Figure 2. Effects of PARP1-i (100 μM NU1025/continuously), HT (42°C/1 h), cDDP (5 μM/1 h)

(A) Overview of treatment schemes for different experiments represented in B–E. (B) Clonogenic assays were conducted in order to study the cell survival after 10–12 days post-treatment. No significant differences were found between HT+cDDP and cDDP + HT + PARP1-i. (R1: p = 0.10, SiHa: p = 0.12, HeLa: p = 0.10). (C) DNA DSBs were analyzed using the γ-H2AX assay. The induction of DSBs in SiHa and HeLa after cDDP treatment is 3-4 times higher than in R1 cells. Nonetheless, all three cells lines show around 70–80 DSBs after cDDP+HT or cDDP+HT+PARP1-i. (D) The Nicoletti assay was performed to observe apoptosis levels after different treatments. The triple combination treatment gave the highest levels of apoptosis. (E) Cell cycle was determined via FACS analysis after BrdU incorporation. cDDP+HT and cDDP+HT+PARP1-i show a slight increase in cells in S-phase. Graph bars represent mean of at least three experiments with standard error of the mean. Asterisks indicate the significant differences compared to the untreated sample (ctrl), this was tested using the non-parametric Mann-Whitney test. *p < 0.05, **p < 0.01, ***p < 0.001.
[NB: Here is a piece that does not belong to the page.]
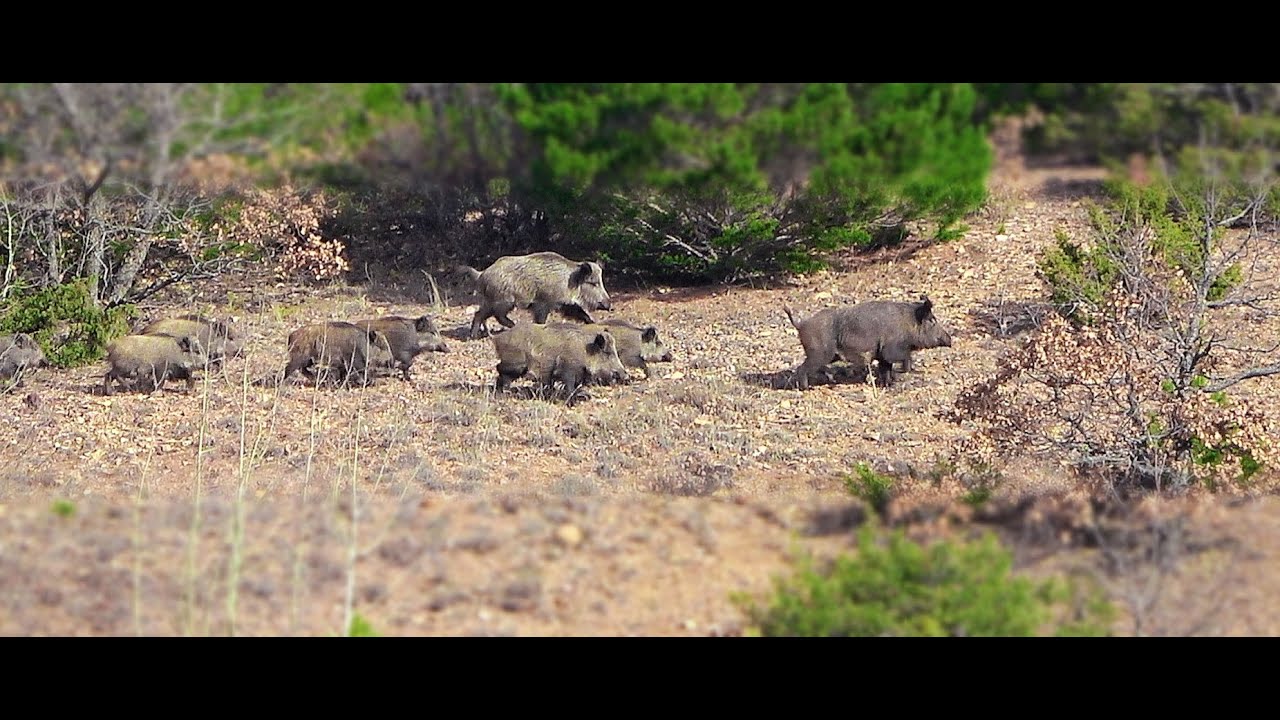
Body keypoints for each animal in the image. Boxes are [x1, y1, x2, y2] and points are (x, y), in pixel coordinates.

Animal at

Figure 3. Time-lapse microscopy analysis 0 and 96 h after combination treatments with PARP1-i

(100 μM NU1025/continuously), HT (42°C/1 h), cDDP (5 μM/1 h). (A) Representative pictures of cells directly after treatment (0 h) and four days after treatment (96 h). (B) Cell division times of two generations post treatment. Cells that did not divide for over 50 h, but did not die, were regarded to be in ‘cell cycle arrest’. R1 cells have a shorter cell division time than SiHa and HeLa cells. But no significant differences were found after any of the treatments compared to the untreated cells. Graph bars represent mean with standard error of the mean of three independent experiments with the standard error of the mean of three independent experiments. (C) Graph bars with means represent cell status 96 h after treatment with examples pictures of each cell status on the right. Each condition has been performed in triplicate.

Figure 4. Addition of PARP1-i (100 μM NU1025/continuously) to the commonly used dose of cDDP (5 μM/1 h; cDDP/C) and HT (42°C/1 h) permits lowering of cDDP concentration (0.5 μM/1 h; cDDP/L)

(A) To study apoptosis levels, the Nicoletti assay was performed 48 h after different treatments. No significant differences were observed between cDDP/L+HT+PARP1-i and cDDP/C+HT (R1: p = 0.10, SiHa: p = 0.86, HeLa: p = 0.22). (B) Time-lapse microscopy was performed 0–96 h after treatments. Pictures represent cells directly after treatment (0 h) and at the end of the analysis (96 h). (C) Clonogenic assays were conducted to study the effect 10-12 days after treatments. No significant differences were observed between cDDP/L+HT+PARP1-i and cDDP/C+HT (R1: p = 0.10, SiHa: p = 0.70, HeLa: p = 0.20). Graph bars show mean of at least three independent experiments with the standard error of the mean. Asterisks indicate the significant differences compared to the untreated sample (ctrl), tested using the non-parametric Mann-Whitney test. *p < 0.05, **p < 0.01, ***p < 0.001.